Mac took a seat in the booth with his back to the wall, facing the restaurant. Cops never sat with their back to the crowd. A few moments later Cee Jay came in and, seeing her, he scowled. Well, she’d done all right for herself. She probably thought herself tempting, looking so fetching and sophisticated. Well, hell, Cee Jay had always been pretty. But now she looked elegant, as well, and it pissed him off. Here he’d been scrimping, saving, trying to inch by on a deputy’s paycheck with three kids and she was driving a brand-new Lexus coup convertible. He hated her.

She slid into the booth. Her smile was a little subdued. The waitress was immediately there with two coffees, then departed just as quickly.

“What do you want, Cecilia Jayne?”

She was a bit taken aback by the formal use of her name. “It’s been a very long time. I wanted to see how you were.”

“Just fine. That it?”

“I thought we could talk. How are the kids?”

“Just fine. And I don’t want to talk.”

“Mac, look, I know what I did was wrong. I’m sorry. It took a lot of time to work up the courage to come here, and to apologize. I know there’s no way I can make it up to you. I was a screwed-up abused foster kid and shouldn’t have gotten married at the age of sixteen. I shouldn’t have—”

“You had a nice family,” he said through gritted teeth.

“Shows what you know,” she said, her eyes narrowing. “They weren’t my family, they were about the eighth one and they were only nice in public. It was awful. I suffered. I was messed up and was trying to escape.”

Mac’s eyes narrowed, as well. Being in law enforcement, he wasn’t easily duped by how people appeared on the outside. Just a couple of months ago he’d arrested a seventeen-year-old for battery, for beating up his elderly father, and he came from the richest, snootiest family in town. The kid had everything, and it still wasn’t enough.

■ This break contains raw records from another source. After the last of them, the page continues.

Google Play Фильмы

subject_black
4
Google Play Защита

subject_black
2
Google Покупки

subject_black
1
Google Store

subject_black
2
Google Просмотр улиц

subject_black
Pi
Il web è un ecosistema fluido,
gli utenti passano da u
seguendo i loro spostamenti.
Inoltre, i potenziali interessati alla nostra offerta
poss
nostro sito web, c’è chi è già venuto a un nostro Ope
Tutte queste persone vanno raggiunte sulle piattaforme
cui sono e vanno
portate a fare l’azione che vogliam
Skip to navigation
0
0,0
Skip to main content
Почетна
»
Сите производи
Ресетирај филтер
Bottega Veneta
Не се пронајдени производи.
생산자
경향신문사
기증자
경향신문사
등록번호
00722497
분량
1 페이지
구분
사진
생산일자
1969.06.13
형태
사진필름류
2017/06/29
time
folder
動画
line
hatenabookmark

He was trying to remember Cee Jay at sixteen—she was a cheerleader, in lots of school clubs, always looked well-heeled, had a curfew that was too liberal and could borrow the family car often. They let her talk on the phone till all hours. He’d been to her house many times. There were a lot of kids in that house, but he’d grown up with Aunt Lou. Hell, Lou did more yelling and disciplining than Mac had ever seen at Cee Jay’s foster home.

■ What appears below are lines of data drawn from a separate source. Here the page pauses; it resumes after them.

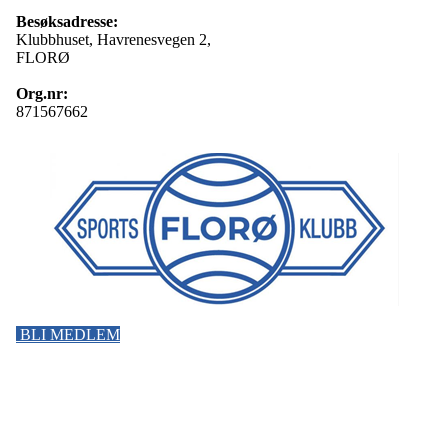
Besøksadresse:
Klubbhuset, Havrenesvegen 2,
FLORØ
Org.nr:
871567662
BLI MEDLEM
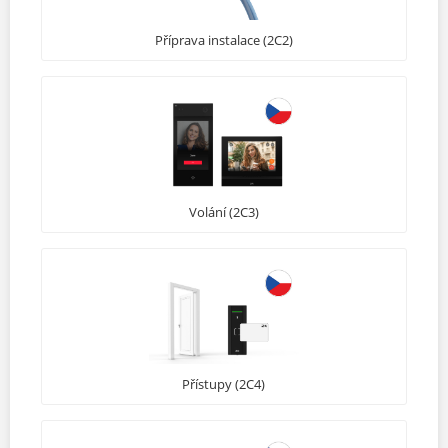
Příprava instalace (2C2)
Volání (2C3)
Přístupy (2C4)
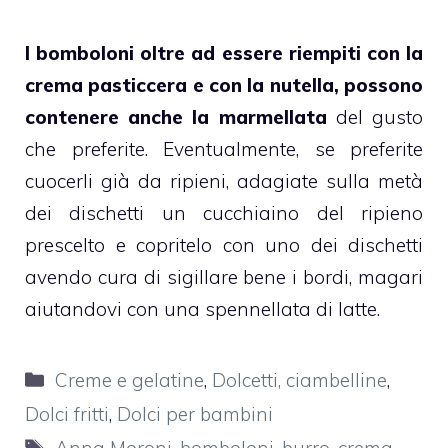
I
bomboloni
oltre ad essere riempiti con la
crema
pasticcera
e con la
nutella
, possono
contenere anche la
marmellata
del gusto
che preferite. Eventualmente, se preferite
cuocerli già da ripieni, adagiate sulla metà
dei dischetti un cucchiaino del ripieno
prescelto e copritelo con uno dei dischetti
avendo cura di sigillare bene i bordi, magari
aiutandovi con una spennellata di latte.
Categorie
Creme e gelatine
,
Dolcetti, ciambelline
,
Dolci fritti
,
Dolci per bambini
Tag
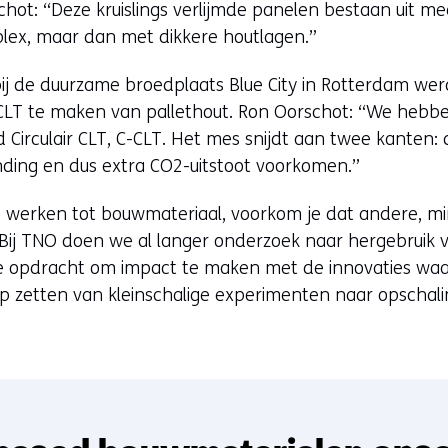
schot: “Deze kruislings verlijmde panelen bestaan uit m
iplex, maar dan met dikkere houtlagen.”
ij de duurzame broedplaats Blue City in Rotterdam w
 CLT te maken van pallethout. Ron Oorschot: “We heb
Circulair CLT, C-CLT. Het mes snijdt aan twee kanten: d
ding en dus extra CO2-uitstoot voorkomen.”
e werken tot bouwmateriaal, voorkom je dat andere, 
 Bij TNO doen we al langer onderzoek naar hergebruik 
e opdracht om impact te maken met de innovaties wa
 zetten van kleinschalige experimenten naar opschaling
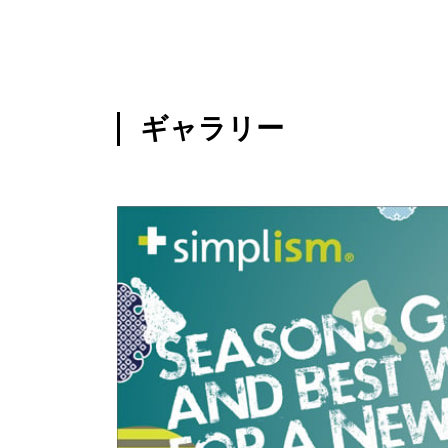
ギャラリー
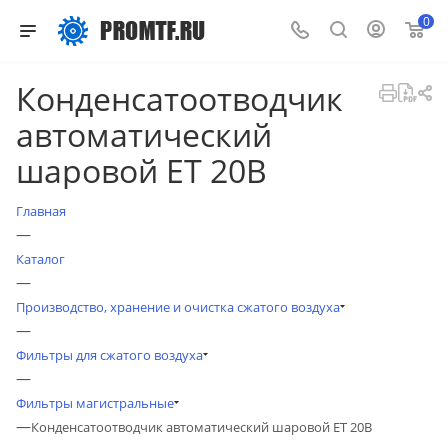
0
Конденсатоотводчик
автоматический
шаровой ET 20В
Главная
—
Каталог
—
Производство, хранение и очистка сжатого воздуха
—
Фильтры для сжатого воздуха
—
Фильтры магистральные
—
Конденсатоотводчик автоматический шаровой ET 20В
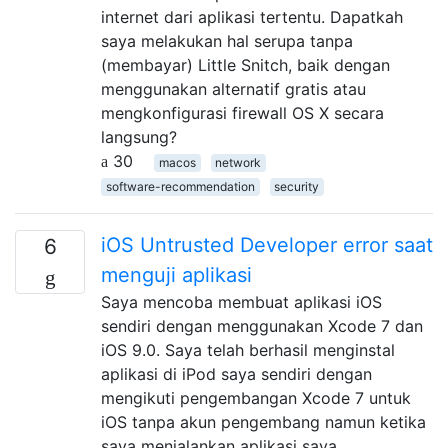
internet dari aplikasi tertentu. Dapatkah
saya melakukan hal serupa tanpa
(membayar) Little Snitch, baik dengan
menggunakan alternatif gratis atau
mengkonfigurasi firewall OS X secara
langsung?
30
macos
network
software-recommendation
security
iOS Untrusted Developer error saat
6
menguji aplikasi
Saya mencoba membuat aplikasi iOS
sendiri dengan menggunakan Xcode 7 dan
iOS 9.0. Saya telah berhasil menginstal
aplikasi di iPod saya sendiri dengan
mengikuti pengembangan Xcode 7 untuk
iOS tanpa akun pengembang namun ketika
saya menjalankan aplikasi saya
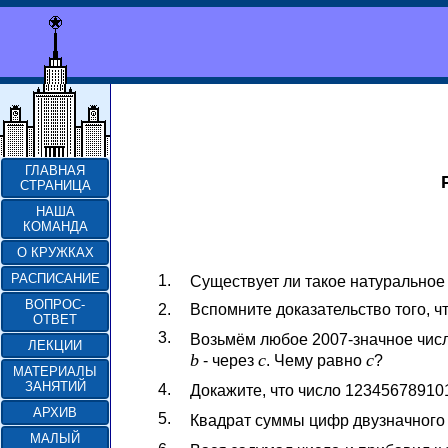
ГЛАВНАЯ
СТРАНИЦА
НАША
КОМАНДА
О КРУЖКАХ
РАСПИСАНИЕ
1.
Существует ли такое натуральное
ВОПРОС-
2.
Вспомните доказательство того, ч
ОТВЕТ
3.
Возьмём любое 2007-значное числ
ЛЕКЦИИ
b
c
c
- через
. Чему равно
?
МАТЕРИАЛЫ
ЗАНЯТИЙ
4.
Докажите, что число 12345678910
АРХИВ
5.
Квадрат суммы цифр двузначного
МАЛЫЙ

He had been silent too long. Since she’d said “I...was trying to escape.”

“And so you did,” he said. “Are we done here?”

“Mac, I want to see my kids.”

“You signed away custodial guardianship and visitation, Cee Jay. I’d appreciate it if you’d just leave now. Leave town, leave the area, like you did before.”

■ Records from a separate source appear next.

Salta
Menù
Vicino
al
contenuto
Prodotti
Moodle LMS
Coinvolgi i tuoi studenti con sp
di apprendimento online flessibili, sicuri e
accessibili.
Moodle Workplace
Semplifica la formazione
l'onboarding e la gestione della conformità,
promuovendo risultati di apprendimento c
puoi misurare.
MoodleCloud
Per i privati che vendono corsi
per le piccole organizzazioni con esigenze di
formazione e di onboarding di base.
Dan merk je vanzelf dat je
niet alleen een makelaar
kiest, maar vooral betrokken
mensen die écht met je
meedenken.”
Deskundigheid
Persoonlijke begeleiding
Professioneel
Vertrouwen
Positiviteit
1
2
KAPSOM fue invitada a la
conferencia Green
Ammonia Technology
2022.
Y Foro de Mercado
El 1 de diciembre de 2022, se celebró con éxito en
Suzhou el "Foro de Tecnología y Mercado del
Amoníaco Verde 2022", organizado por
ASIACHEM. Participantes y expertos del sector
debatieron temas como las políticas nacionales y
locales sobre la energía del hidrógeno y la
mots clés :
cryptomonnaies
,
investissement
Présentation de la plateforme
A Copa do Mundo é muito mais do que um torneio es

“Will you please listen to me? Mac, I made a terrible mistake, but I was twenty-three and had three kids. I was half-nuts. I just about had my life together, my mental health straightened out, when you sent the divorce and custody papers. It was very clear—you were done waiting around for me and you didn’t want me near our kids. I was devastated, but I was also feeling terribly guilty. I couldn’t blame you—so I just signed. That was almost five years ago and I regretted it almost immediately. I want a second chance. I’m begging you.”

He rested one forearm on the table. “Do you have any idea what you did to our children? The babies cried day and night. Ryan wandered aimlessly around the house calling out for you. Dee Dee was so screwed up—she stopped sleeping, napping, just couldn’t get comfortable, couldn’t be soothed. But that’s nothing to what it did to Eve! We could hardly get her to go to school, she was so afraid you’d come home and she wouldn’t be there. She wet the bed, threw up, cried herself to sleep, wouldn’t socialize with the kids at school. I had at least two kids in my bed every night for a year, usually three. Cee Jay! You f**ked up the whole family because you couldn’t take it! Because getting laid by some golf pro looked better to you than bottles and diapers! No, you are not coming back into their lives now! Keep me posted on your location and when they’re over eighteen, I’ll tell them where they can find you if they want to see you or talk to you.”